Deep peace stole into her heart, as she knelt in absorbed communion in this sacred place, where, for the first time, in her religious life, she had found herself with “Jesus only.”
“Ah, blessed Lord!” she cried at length, “Thou Who knowest the heart of a man, and canst divine the heart of a woman, grant unto me this day a true vision; a vision which shall make clear to me, without any possibility of doubt, what is Thy will for me.”
CHAPTER LIV
THE UNSEEN PRESENCE
The world was a new and a wonderful world as, leaving the chapel, Mora turned her steps homeward. She had been wont to regard temptation itself as sinful, but now this sacred fact “in all points tempted like as we are” seemed to sanctify the state of being tempted, providing she could add the three triumphant words: “Yet without sin.”
As she walked, with springy step, down the grassy paths among the heather, the Unseen Presence moved beside her.
It seemed strange that she should have found in the world this sweet secret of the Perpetual Presence, which had evaded her in the Nunnery. Often when her duties had taken her elsewhere in the Convent, or during the walk through the underground way on the return from the Cathedral, or even when walking for refreshment in the Convent garden, she would yearn for the holy stillness of the chapel, or to be back in her cell that she might kneel at the shrine of the Virgin and there realise the adorable purity of our blessed Lady’s heart; or, prostrating herself before the crucifix, gaze upon those pierced feet, then slowly lift her eyes to the other sacred wounds, and force her mind to realise and her cold heart to receive the mighty fact that the Divine Redeemer thus hung and suffered for her sins.
Transports of realisation had come to her in her cell, or when she kept vigil in the Convent chapel, or when from the height of the Cathedral clerestory she gazed down upon the High Altar, the lighted candles, the swinging censers, and heard the chanting of the monks, and the tinkle of the silver bell.
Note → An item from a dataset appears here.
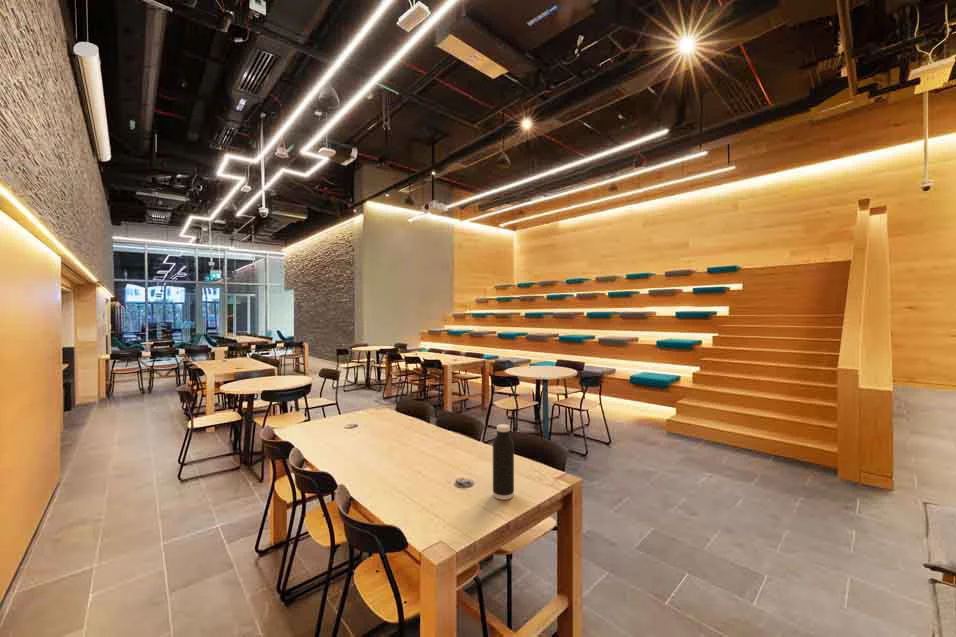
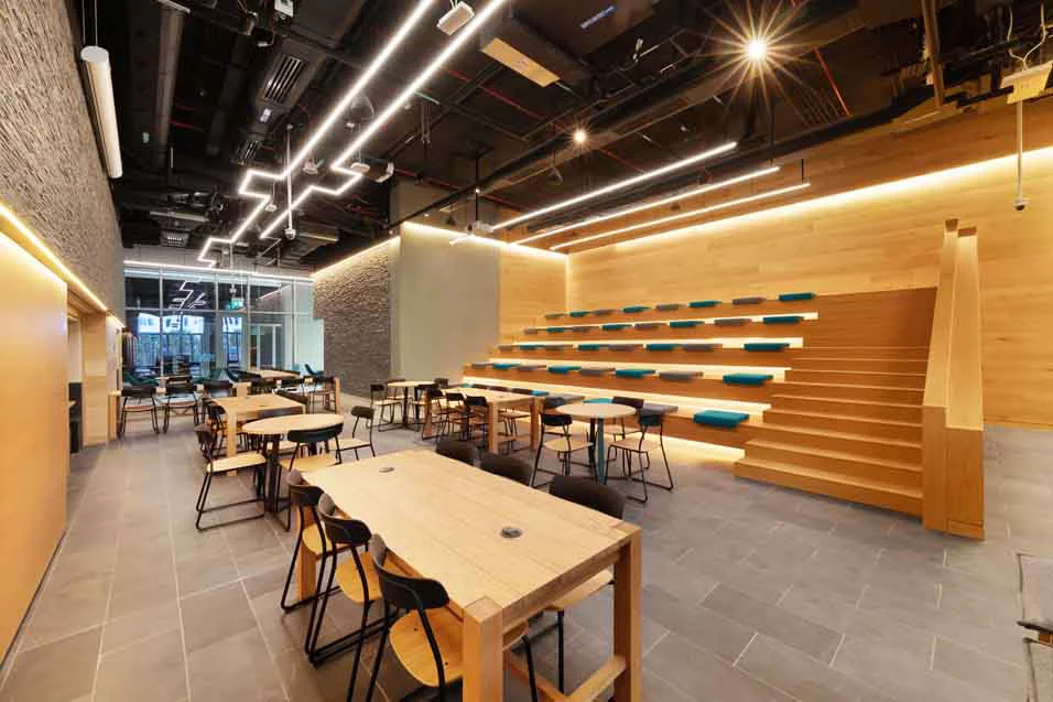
- water bottle [492,423,515,501]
But these transports had resulted from her own determination to realise and to respond. The mental effort over, they faded, and her heart had seemed colder than before, her spirit more dead, her mind more prone to apathy. The greater the effort to force herself to apprehend, the more complete had been the reaction of non-realisation.
But now, in this deep wonder of new experience, there was no effort. She had but waited with every inlet of her being open to receive. And now the power was a Real Presence within, revealing an equally Real Presence without. The Risen Christ moved beside her as she walked. Her eyes were no longer holden that she should not know Him, for the promised Presence of the Paracletos filled her, unveiling her spiritual vision, whispering within her glowing heart; “It is the Lord!”